Mir ist aufgefallen, dass meine Cpu Battlefield 4 nichtmal auf Niedrig in 60Fps zu packen scheint.
Meine Frames sind auf Ultra genauso hoch (bzw niedrig), wie auf den niedrigsten Grafikeinstellungen.
Das lässt mich vermuten, dass die Cpu zu schwach ist.
Nun habe ich gelesen, dass viele den fx 4100 auf 4.2 Ghz bekommen.
Ich habe von OC leider noch nicht viel Ahnung und bin deshalb nicht sicher, ob ich mit meiner Hardware 
(vorallem mit dem Netzteil) überhaupt übertakten sollte bzw. kann.
Merkt man überhaupt den Unterschied?

Dass der Boxed Kühler nicht reichen wird, weiß ich. Also nennt mir bei eventuellen Hilfestellungen doch bitte einen Kühler,
den ich dazu kaufe. Da ich im nächsten Jahr eh einen neuen Rechner zusammenstellen werde, sollte dieser Lüfter jetzt nicht unbedingt so teuer sein!

Ich wünsch euch noch einen schönen Ostersonntag 

Lg Speedy


----------



## HisN (27. März 2016)

*AW: Amd fx-4100 übertakten, Primär für Bf4*

Auf die Auslastung der Graka schauen, ist die nicht bei 100% ist die CPU sehr wahrscheinlich das Limit.

Unbedingt ein Top-Blower bei AMD benutzen, damit die Spawas auf dem Board mit im Luftstrom liegen.

Ob man den Unterschied merkt, liegt an man und dem Unterschied 


Sowas kann man merken, muss man aber nicht.

- ZU PRÜFENDE DATEN
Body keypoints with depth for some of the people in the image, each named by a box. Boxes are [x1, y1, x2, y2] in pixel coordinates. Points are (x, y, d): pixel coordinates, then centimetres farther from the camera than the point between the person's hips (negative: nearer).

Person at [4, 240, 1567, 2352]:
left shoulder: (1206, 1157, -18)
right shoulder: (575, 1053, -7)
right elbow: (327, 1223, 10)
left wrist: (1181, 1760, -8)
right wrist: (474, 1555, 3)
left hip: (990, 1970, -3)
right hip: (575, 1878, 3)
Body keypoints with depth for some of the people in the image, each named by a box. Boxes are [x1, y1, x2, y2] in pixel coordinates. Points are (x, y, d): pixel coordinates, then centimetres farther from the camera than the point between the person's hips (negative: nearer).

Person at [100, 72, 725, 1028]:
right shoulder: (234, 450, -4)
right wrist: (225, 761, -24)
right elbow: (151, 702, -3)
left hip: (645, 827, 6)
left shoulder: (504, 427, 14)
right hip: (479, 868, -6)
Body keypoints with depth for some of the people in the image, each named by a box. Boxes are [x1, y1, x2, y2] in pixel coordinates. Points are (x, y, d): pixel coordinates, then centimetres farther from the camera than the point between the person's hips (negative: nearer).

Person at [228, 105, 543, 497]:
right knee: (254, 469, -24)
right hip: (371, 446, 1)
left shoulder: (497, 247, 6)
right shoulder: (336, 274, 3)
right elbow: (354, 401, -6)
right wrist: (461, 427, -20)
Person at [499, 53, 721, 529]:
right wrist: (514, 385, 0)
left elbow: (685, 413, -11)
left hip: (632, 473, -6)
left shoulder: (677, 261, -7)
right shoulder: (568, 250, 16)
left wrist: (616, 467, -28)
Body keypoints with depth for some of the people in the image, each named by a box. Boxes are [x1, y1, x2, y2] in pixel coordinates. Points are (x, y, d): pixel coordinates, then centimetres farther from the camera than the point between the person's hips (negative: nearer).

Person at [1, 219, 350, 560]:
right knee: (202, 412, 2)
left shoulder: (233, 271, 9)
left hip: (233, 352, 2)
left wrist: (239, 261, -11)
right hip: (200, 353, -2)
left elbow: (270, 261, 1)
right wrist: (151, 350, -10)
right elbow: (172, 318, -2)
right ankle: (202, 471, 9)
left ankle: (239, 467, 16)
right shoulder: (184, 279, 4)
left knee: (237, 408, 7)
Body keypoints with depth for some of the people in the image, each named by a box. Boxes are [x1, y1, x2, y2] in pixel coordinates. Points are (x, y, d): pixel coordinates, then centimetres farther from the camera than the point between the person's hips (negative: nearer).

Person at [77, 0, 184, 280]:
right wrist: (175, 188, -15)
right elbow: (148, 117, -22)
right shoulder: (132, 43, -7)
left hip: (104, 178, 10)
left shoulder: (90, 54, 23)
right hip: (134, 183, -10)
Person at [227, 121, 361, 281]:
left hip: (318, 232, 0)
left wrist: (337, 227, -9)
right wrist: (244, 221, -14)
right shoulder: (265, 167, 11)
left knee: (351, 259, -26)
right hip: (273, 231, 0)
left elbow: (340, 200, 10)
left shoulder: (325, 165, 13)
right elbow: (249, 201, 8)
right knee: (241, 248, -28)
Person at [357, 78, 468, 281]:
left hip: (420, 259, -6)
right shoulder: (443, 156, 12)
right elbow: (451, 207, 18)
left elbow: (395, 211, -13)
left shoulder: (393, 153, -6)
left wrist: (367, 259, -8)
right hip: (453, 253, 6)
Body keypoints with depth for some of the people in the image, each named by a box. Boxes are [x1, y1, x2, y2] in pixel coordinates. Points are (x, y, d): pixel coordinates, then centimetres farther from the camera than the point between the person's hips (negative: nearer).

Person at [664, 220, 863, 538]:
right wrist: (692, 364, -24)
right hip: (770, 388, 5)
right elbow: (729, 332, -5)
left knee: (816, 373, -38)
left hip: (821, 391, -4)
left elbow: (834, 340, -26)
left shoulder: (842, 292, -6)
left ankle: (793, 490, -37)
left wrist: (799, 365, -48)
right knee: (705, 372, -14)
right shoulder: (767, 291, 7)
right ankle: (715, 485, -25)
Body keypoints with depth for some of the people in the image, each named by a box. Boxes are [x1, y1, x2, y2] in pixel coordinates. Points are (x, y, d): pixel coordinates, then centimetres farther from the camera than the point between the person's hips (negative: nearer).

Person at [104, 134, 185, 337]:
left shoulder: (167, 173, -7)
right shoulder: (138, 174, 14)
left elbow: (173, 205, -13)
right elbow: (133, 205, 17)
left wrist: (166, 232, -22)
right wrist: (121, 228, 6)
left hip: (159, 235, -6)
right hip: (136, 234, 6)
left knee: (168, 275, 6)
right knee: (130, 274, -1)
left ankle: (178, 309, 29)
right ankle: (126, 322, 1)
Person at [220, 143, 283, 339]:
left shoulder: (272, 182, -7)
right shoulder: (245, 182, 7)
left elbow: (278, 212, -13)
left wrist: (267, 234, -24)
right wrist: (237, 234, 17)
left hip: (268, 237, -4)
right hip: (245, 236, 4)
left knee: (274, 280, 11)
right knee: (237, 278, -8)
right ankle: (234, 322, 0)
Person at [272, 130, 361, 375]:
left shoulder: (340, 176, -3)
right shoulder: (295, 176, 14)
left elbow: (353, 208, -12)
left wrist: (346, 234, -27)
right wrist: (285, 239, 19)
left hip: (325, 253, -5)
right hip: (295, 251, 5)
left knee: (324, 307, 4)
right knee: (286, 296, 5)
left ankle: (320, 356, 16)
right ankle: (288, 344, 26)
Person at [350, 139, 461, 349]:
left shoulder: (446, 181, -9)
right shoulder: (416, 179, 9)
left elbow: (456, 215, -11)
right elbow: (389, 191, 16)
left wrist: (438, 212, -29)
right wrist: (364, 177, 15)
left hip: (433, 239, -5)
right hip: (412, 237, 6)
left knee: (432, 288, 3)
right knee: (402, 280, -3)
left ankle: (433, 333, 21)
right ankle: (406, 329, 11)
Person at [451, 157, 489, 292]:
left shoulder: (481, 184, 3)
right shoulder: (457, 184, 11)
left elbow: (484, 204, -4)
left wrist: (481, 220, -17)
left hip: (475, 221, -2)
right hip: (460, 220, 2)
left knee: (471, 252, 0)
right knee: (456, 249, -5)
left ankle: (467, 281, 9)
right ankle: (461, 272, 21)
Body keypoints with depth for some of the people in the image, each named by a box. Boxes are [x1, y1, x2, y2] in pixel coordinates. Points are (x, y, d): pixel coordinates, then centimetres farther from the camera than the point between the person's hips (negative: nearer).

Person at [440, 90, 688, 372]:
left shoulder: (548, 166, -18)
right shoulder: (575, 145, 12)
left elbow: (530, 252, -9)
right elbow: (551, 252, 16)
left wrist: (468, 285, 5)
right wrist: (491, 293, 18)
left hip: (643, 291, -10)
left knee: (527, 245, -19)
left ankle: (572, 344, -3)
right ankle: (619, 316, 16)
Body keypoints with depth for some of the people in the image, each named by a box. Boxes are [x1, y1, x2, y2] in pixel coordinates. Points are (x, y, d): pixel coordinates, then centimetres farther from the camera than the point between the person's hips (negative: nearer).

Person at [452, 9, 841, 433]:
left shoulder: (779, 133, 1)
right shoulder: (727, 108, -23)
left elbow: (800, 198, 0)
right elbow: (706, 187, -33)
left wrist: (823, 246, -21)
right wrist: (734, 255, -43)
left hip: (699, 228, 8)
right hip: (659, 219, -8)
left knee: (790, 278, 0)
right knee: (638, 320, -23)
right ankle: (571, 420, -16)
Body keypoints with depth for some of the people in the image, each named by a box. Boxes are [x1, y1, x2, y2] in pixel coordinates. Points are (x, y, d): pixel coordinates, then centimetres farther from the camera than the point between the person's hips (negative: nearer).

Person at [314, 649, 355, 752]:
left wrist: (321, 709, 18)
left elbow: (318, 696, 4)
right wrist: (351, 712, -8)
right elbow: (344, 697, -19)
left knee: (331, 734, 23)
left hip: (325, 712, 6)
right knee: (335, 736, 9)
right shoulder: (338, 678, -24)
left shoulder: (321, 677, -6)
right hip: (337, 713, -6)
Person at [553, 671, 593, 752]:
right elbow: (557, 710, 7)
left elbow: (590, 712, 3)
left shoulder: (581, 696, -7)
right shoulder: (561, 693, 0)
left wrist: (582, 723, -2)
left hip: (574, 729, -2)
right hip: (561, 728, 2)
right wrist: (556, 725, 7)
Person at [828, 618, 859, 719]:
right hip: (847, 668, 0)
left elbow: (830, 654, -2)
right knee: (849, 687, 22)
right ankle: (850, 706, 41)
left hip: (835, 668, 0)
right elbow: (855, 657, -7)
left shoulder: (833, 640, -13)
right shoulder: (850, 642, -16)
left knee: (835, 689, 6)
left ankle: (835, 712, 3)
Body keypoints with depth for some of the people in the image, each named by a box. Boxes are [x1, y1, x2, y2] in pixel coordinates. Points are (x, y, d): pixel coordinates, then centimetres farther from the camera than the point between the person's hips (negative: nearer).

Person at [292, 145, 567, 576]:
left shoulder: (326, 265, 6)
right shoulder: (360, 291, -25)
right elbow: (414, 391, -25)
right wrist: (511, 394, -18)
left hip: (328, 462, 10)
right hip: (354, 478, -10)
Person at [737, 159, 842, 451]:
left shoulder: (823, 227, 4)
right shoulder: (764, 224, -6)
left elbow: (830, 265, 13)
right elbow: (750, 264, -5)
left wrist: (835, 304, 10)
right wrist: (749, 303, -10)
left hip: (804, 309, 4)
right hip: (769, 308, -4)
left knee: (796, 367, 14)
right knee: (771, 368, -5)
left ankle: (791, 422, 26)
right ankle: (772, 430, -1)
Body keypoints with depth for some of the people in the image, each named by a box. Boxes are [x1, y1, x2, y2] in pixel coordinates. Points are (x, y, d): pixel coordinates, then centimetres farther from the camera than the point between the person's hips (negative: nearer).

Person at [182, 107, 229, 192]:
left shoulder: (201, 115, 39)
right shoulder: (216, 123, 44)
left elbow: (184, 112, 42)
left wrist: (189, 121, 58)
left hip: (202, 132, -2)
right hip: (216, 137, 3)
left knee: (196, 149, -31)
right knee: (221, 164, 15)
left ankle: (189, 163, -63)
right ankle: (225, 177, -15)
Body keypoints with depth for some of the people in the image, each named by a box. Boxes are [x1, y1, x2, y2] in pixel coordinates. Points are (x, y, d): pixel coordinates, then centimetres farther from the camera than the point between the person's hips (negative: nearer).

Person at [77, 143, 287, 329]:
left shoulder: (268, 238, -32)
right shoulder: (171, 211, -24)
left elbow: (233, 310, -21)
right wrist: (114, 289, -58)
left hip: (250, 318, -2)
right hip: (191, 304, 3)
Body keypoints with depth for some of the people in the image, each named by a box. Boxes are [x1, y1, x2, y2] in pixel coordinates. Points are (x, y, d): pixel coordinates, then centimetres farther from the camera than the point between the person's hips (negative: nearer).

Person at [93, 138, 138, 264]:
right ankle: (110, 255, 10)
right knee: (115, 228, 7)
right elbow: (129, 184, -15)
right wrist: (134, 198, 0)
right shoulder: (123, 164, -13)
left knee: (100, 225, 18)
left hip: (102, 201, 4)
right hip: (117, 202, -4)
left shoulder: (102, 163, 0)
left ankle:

- DEINE AUFGABE
Woran erkennt man laut dem Forumsauszug über das Übertakten des FX-4100, dass sehr wahrscheinlich die CPU das Limit ist?

- LÖSUNG
Daran, dass die Auslastung der Grafikkarte nicht bei 100 % liegt.